To save the notebook to a different name, modify the dest key (i.e. - replace new_notebook with the desired notebook name) and execute the cell.

Installing Python packages

A list of available packages can be retrieved by running

!pip freeze --local

Additional packages can be installed using pip magic. For example, the following command installs a number of analytics and plotting packages:

!pip install scikit-learn seaborn matplotlib pandas_gbq

Loading data from Ganymede data lake

Tables in the environment can be accessed via the Ganymede SDK. For example, the code below lists available tables in the environment:

from ganymede_sdk import Ganymede

g = Ganymede()
tables = g.list_tables()
for table in tables:
print(table.table_id)

A query can be run by passing a SQL snippet following ANSI SQL syntax to the query_sql variable and running the results method from Ganymede's query module. This will return a Pandas dataframe. Before running the query, a dry run of the query is also available in the Ganymede's query module using the dry_run method. For example, the commands below perform a dry run and return the results of the query provided in query_sql.

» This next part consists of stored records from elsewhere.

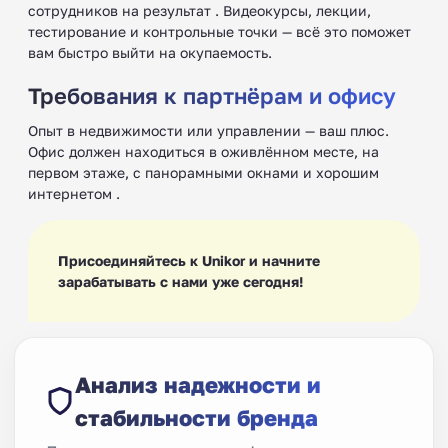
сотрудников на результат . Видеокурсы, лекции,
тестирование и контрольные точки — всё это поможет
вам быстро выйти на окупаемость.
Требования к партнёрам и офису
Опыт в недвижимости или управлении — ваш плюс.
Офис должен находиться в оживлённом месте, на
первом этаже, с панорамными окнами и хорошим
интернетом .
Присоединяйтесь к Unikor и начните
зарабатывать с нами уже сегодня!
Анализ надежности и
стабильности бренда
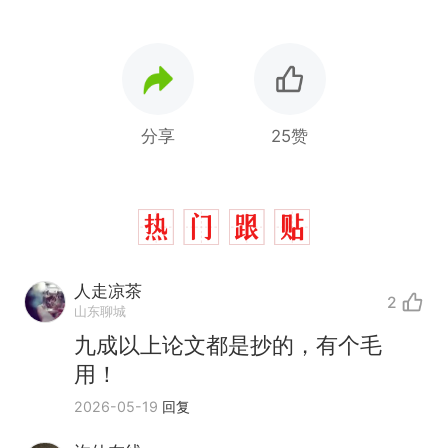
分享
25赞
人走凉茶
2
山东聊城
九成以上论文都是抄的，有个毛
用！
2026-05-19
回复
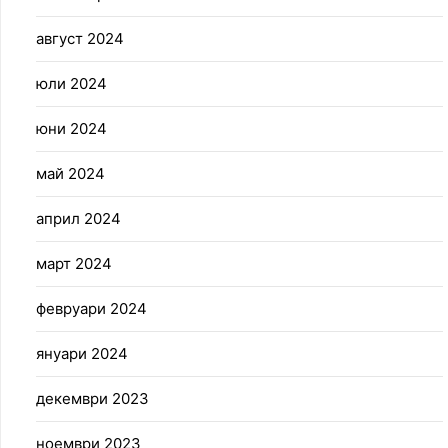
август 2024
юли 2024
юни 2024
май 2024
април 2024
март 2024
февруари 2024
януари 2024
декември 2023
ноември 2023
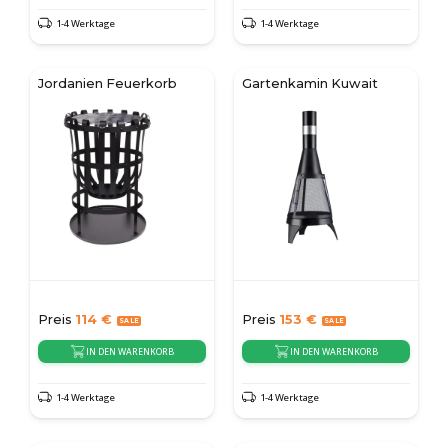
1-4 Werktage
1-4 Werktage
Jordanien Feuerkorb
Gartenkamin Kuwait
Preis
114
€
Preis
153
€
IN DEN WARENKORB
IN DEN WARENKORB
1-4 Werktage
1-4 Werktage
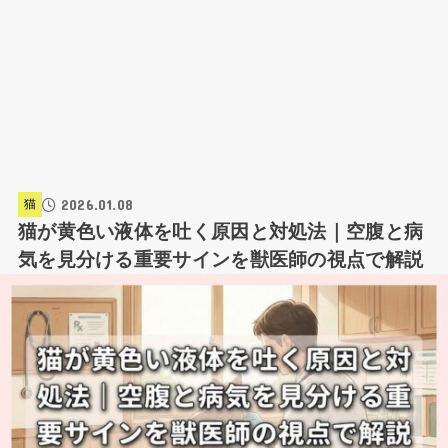
2026.01.08
猫
猫が黄色い液体を吐く原因と対処法｜空腹と病
気を見分ける重要サインを獣医師の視点で解説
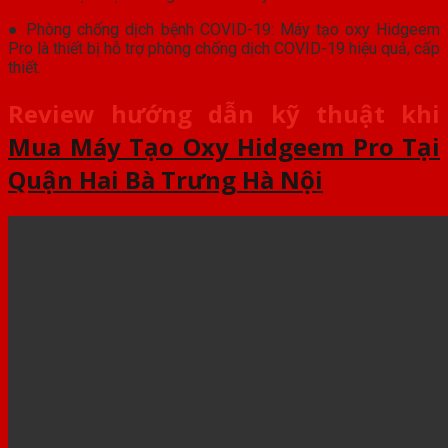
● Phòng chống dịch bệnh COVID-19: Máy tạo oxy Hidgeem
Pro là thiết bị hỗ trợ phòng chống dịch COVID-19 hiệu quả, cấp
thiết.
Review hướng dẫn kỹ thuật khi
Mua Máy Tạo Oxy Hidgeem Pro Tại
Quận Hai Bà Trưng Hà Nội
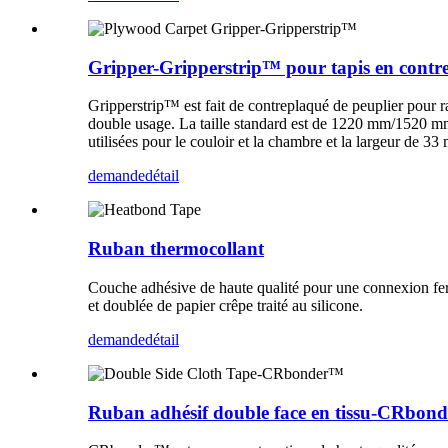
Gripper-Gripperstrip™ pour tapis en contr
Gripperstrip™ est fait de contreplaqué de peuplier pour raffe
double usage. La taille standard est de 1220 mm/1520 
utilisées pour le couloir et la chambre et la largeur de 
demande
détail
Ruban thermocollant
Couche adhésive de haute qualité pour une connexion ferme d
et doublée de papier crêpe traité au silicone.
demande
détail
Ruban adhésif double face en tissu-CRbon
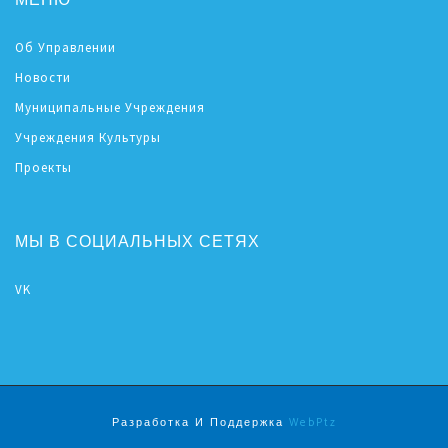
МЕНЮ
Об Управлении
Новости
Муниципальные Учреждения
Учреждения Культуры
Проекты
МЫ В СОЦИАЛЬНЫХ СЕТЯХ
VK
Разработка И Поддержка
WebPtz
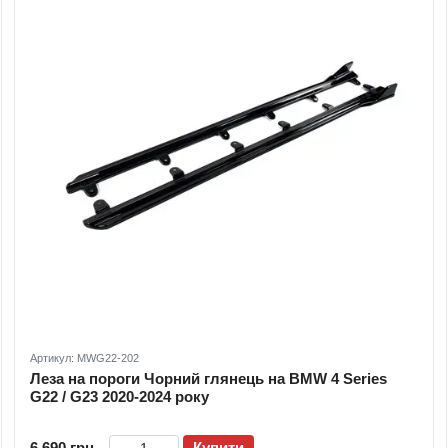
Артикул: MWG22-202
Леза на пороги Чорний глянець на BMW 4 Series
G22 / G23 2020-2024 року
6 690 грн
Купити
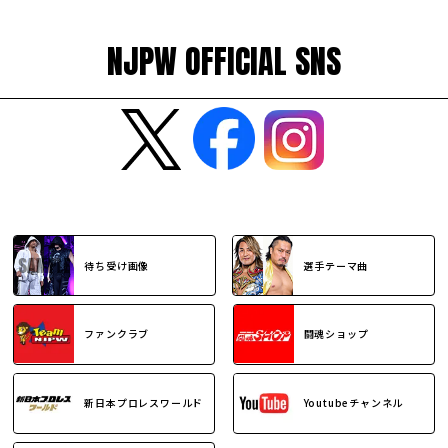
NJPW OFFICIAL SNS
待ち受け画像
選手テーマ曲
ファンクラブ
闘魂ショップ
新日本プロレスワールド
Youtubeチャンネル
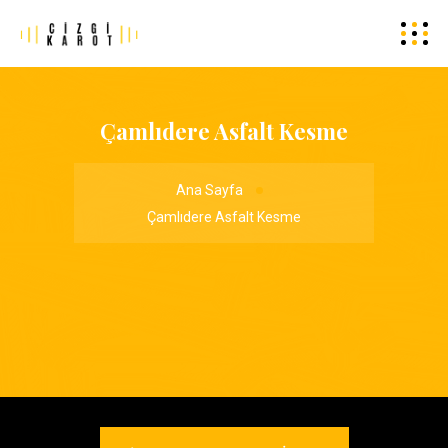
Çamlıdere Asfalt Kesme
Ana Sayfa
Çamlıdere Asfalt Kesme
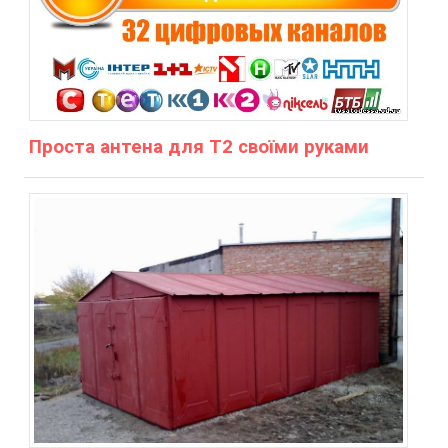
Проста антена для Т2 своїми руками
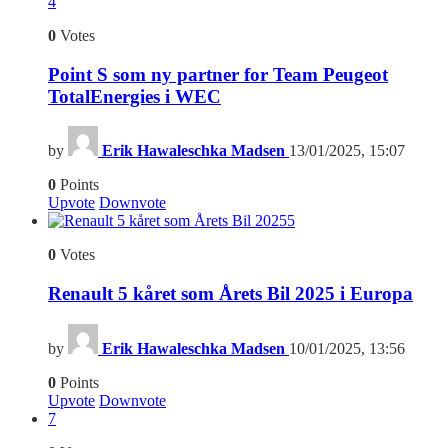
4
0
Votes
Point S som ny partner for Team Peugeot
TotalEnergies i WEC
by
Erik Hawaleschka Madsen
13/01/2025, 15:07
0
Points
Upvote
Downvote
5
0
Votes
Renault 5 kåret som Årets Bil 2025 i Europa
by
Erik Hawaleschka Madsen
10/01/2025, 13:56
0
Points
Upvote
Downvote
7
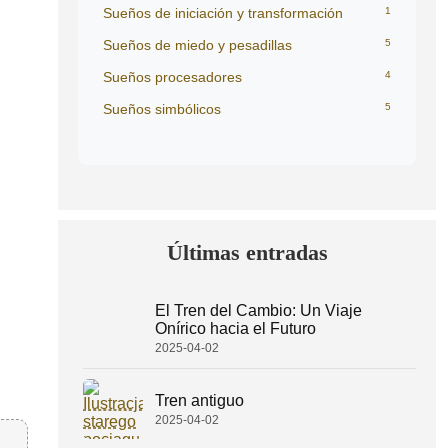
Sueños de iniciación y transformación
1
Sueños de miedo y pesadillas
5
Sueños procesadores
4
Sueños simbólicos
5
Últimas entradas
El Tren del Cambio: Un Viaje
Onírico hacia el Futuro
2025-04-02
Tren antiguo
2025-04-02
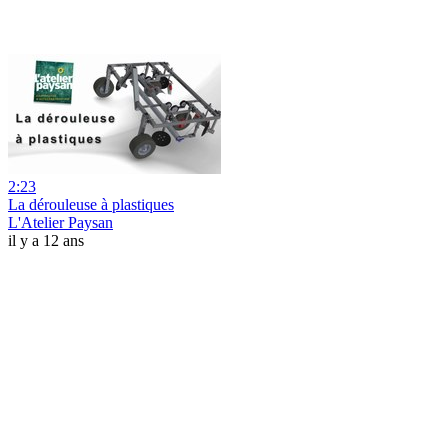
2:23
La dérouleuse à plastiques
L'Atelier Paysan
il y a 12 ans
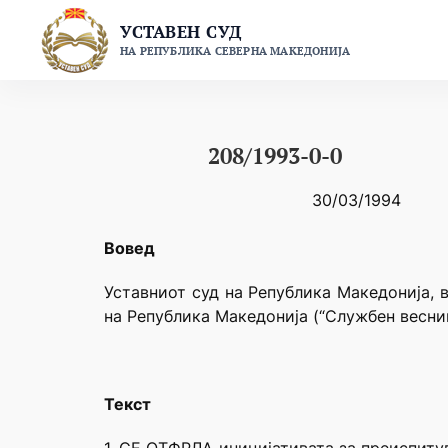
Skip
УСТАВЕН СУД
to
НА РЕПУБЛИКА СЕВЕРНА МАКЕДОНИЈА
content
208/1993-0-0
30/03/1994
Вовед
Уставниот суд на Република Македонија, в
на Република Македонија (“Службен весник
Текст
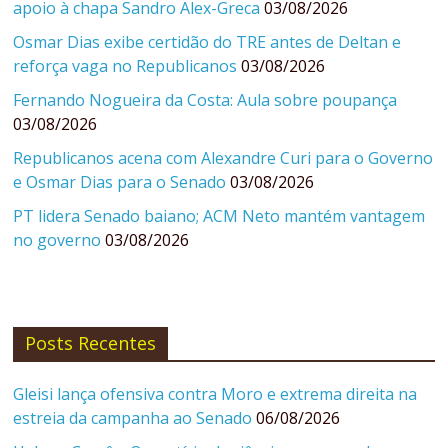
apoio à chapa Sandro Alex-Greca
03/08/2026
Osmar Dias exibe certidão do TRE antes de Deltan e
reforça vaga no Republicanos
03/08/2026
Fernando Nogueira da Costa: Aula sobre poupança
03/08/2026
Republicanos acena com Alexandre Curi para o Governo
e Osmar Dias para o Senado
03/08/2026
PT lidera Senado baiano; ACM Neto mantém vantagem
no governo
03/08/2026
Posts Recentes
Gleisi lança ofensiva contra Moro e extrema direita na
estreia da campanha ao Senado
06/08/2026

q = 'select * from ganymede_demo.demo_table'
from ganymede_sdk import Ganymede

g.retrieve_sql(query_sql)

Saving notebooks

The final cell contains a code which commits the notebook to the HEAD of the Github repository containing the stored Flow. The src entry in the files dictionary specifies the location of the notebook within the repo, and the dest entry specifies the name that the notebook is committed under.

from ganymede_sdk.notebook import save

files = [{'src': 'default', 'dest': 'notebook_to_save_to'}]
save(files)